[Page extract]
+++++

Two very different technologies, however, may have far greater effects on educational practice than their predecessors. The revolution in computer and communications technology holds out hope that all students will connect with more information and more people than ever before, and that learning might become more individualized. The other promising technological advance is in biochemistry and genetic engineering. Innovations in these fields suggest that certain barriers to learning, such as short attention spans or faulty memories, might one day be reduced by means other than the traditional reliance on sheer effort alone. For example, medical researchers conduct studies on the brain and central nervous system in hopes of discovering ways to enhance memory and intelligence.

B
Extended Schooling

Educational institutions in the United States are increasingly offering schooling opportunities to people both much younger and much older than the traditional school-age population. For example, the percentage of 3-year-olds and 4-year-olds enrolled in preschools increased from 21 percent in 1971 to 40 percent in 1993. This rise of early schooling parallels the increase in single-parent households and households in which both parents have careers.

Enrollment has similarly increased in adult education programs, which are usually defined as part-time study not directed toward a degree. Adult education programs vary substantially. Millions of adults enroll in such programs for job-related reasons, often because companies provide incentives for employees to upgrade skills through training. Many adults also attend school to pursue personal interests and hobbies. A growing number of older and relatively affluent people has created a new market for travel, reading, and other kinds of self development. Many institutions of higher education have developed part-time, evening, and summer programs to tap the nontraditional adult market more aggressively.

C
Education Outside of Schools

Education occurs not only in schools and colleges but in many other settings, directly and indirectly, intentionally and unintentionally. Since the 1980s, education policymakers and reformers have given greater attention and funding to improve the quality of education in nonschool settings. For example, educators view the family as perhaps the most powerful educational force, and schools have increased education programs designed specifically for parents. Museums have also given greater attention to their instructional role, and many museums with an educational purpose have been created specifically for children. During the 1960s the pioneering work of the Children’s Television Workshop, which created “Sesame Street” (1969- ), was an early demonstration of how television could advance rather than retard educational values. The proportion of government funds spent on education in nonschool settings is likely to continue to increase.

D
The School Reform Movement

Recent efforts to reform public education in the United States have been characterized by an unprecedented effort to improve academic standards, school accountability, and equality of opportunity in public schools. Testing and curriculum programs are often mandated whether local districts want them or not. For example, the No Child Left Behind Act (described in the Tension Between Localism and Centralization section of this article) requires states to use annual student tests to identify poorly performing schools and to take corrective action if these schools do not improve.

Some members of the school reform movement believe that too little power exists at the local level. They claim that teachers and schools can increase their effectiveness only by having greater authority over such fundamental matters as curriculum content, teaching methods, and hiring of staff. Supporters of local control over education often support the creation of charter schools, which receive public funds but are free from most restrictions on curriculum, teaching methods, and staff. Other reformers contend that not all local communities have the resources to provide quality education. They argue that to meet goals of equity and excellence, all local districts should meet high educational standards and provide ample school budgets.

+++++

[Source information]

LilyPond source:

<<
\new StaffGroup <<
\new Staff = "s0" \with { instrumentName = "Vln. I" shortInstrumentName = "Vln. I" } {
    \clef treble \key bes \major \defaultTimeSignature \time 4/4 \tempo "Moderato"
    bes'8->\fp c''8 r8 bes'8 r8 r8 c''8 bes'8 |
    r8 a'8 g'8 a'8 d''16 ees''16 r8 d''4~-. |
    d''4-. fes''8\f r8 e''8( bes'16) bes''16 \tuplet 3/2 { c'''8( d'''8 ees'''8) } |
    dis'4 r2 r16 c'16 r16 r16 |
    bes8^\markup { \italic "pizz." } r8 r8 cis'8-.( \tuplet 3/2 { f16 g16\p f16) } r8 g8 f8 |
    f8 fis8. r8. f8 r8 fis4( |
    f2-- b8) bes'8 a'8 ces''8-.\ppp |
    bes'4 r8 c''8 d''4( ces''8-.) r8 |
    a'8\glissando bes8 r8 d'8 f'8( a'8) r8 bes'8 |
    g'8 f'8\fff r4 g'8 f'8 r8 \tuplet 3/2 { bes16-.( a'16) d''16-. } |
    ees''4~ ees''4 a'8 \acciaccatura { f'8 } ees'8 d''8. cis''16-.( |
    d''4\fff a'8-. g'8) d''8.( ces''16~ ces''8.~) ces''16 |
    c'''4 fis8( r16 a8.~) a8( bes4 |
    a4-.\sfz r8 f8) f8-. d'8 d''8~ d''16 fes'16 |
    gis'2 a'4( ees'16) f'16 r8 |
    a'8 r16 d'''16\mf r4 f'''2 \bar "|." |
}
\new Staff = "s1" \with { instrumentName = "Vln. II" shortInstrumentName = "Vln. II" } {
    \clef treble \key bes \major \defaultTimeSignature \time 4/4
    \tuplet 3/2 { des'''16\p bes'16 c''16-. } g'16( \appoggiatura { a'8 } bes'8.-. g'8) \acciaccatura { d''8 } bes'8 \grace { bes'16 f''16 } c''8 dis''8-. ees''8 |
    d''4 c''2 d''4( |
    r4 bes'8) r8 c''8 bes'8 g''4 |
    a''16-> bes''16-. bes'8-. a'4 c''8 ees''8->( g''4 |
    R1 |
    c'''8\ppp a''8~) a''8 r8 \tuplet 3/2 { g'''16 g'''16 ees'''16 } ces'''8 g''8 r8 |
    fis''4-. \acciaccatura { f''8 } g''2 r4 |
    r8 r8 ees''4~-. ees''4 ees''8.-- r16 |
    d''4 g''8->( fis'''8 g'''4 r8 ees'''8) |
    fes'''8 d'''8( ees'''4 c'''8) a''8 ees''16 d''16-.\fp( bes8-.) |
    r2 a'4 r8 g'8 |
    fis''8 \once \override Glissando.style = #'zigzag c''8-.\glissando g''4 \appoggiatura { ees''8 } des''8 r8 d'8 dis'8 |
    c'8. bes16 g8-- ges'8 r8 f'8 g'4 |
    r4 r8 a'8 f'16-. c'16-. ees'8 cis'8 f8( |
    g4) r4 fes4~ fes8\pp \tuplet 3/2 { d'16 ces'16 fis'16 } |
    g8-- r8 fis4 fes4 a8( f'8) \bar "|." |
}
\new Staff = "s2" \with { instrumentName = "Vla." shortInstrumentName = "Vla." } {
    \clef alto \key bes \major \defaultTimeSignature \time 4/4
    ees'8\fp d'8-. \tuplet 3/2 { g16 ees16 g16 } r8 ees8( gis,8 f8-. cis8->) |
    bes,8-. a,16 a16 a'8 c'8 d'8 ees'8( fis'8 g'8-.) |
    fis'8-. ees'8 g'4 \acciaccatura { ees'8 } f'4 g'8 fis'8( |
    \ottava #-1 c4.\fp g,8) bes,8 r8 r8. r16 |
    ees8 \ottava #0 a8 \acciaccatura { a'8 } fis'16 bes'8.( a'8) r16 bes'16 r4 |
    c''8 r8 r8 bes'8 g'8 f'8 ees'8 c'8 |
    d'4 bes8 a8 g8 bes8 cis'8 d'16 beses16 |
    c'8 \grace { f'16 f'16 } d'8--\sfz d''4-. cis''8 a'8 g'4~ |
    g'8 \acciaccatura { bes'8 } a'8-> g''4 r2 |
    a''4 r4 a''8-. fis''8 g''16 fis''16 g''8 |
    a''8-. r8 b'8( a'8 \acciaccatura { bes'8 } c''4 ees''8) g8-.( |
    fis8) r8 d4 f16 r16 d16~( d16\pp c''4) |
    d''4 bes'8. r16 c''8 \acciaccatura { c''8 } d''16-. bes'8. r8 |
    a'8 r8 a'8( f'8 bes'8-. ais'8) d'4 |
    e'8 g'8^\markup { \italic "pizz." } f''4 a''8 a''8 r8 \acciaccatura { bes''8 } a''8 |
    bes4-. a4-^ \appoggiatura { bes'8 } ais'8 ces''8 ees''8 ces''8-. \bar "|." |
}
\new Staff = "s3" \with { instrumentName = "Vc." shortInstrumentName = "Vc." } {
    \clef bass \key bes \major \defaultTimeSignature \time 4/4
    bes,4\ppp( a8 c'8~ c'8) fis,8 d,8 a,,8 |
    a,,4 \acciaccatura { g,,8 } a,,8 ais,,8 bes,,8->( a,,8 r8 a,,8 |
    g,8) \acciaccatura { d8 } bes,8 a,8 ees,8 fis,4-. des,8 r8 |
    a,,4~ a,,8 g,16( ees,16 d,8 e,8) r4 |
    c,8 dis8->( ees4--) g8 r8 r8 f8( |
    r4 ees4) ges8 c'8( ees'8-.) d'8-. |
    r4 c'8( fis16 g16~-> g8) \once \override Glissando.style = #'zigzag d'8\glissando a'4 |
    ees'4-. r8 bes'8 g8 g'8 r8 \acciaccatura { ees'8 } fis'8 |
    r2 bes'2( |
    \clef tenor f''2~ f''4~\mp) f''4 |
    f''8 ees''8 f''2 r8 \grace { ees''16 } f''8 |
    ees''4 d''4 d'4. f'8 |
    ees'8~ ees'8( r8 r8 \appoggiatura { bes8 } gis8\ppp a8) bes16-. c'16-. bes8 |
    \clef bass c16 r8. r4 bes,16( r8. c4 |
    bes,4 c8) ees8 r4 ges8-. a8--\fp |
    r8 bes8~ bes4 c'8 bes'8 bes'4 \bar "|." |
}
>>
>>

+++++

[What the task asks]
Write out the part of the education article that begins at the words "Two very different" and stops after "memory and intelligence.".

[Exercise output]
Two very different technologies, however, may have far greater effects on educational practice than their predecessors. The revolution in computer and communications technology holds out hope that all students will connect with more information and more people than ever before, and that learning might become more individualized. The other promising technological advance is in biochemistry and genetic engineering. Innovations in these fields suggest that certain barriers to learning, such as short attention spans or faulty memories, might one day be reduced by means other than the traditional reliance on sheer effort alone. For example, medical researchers conduct studies on the brain and central nervous system in hopes of discovering ways to enhance memory and intelligence.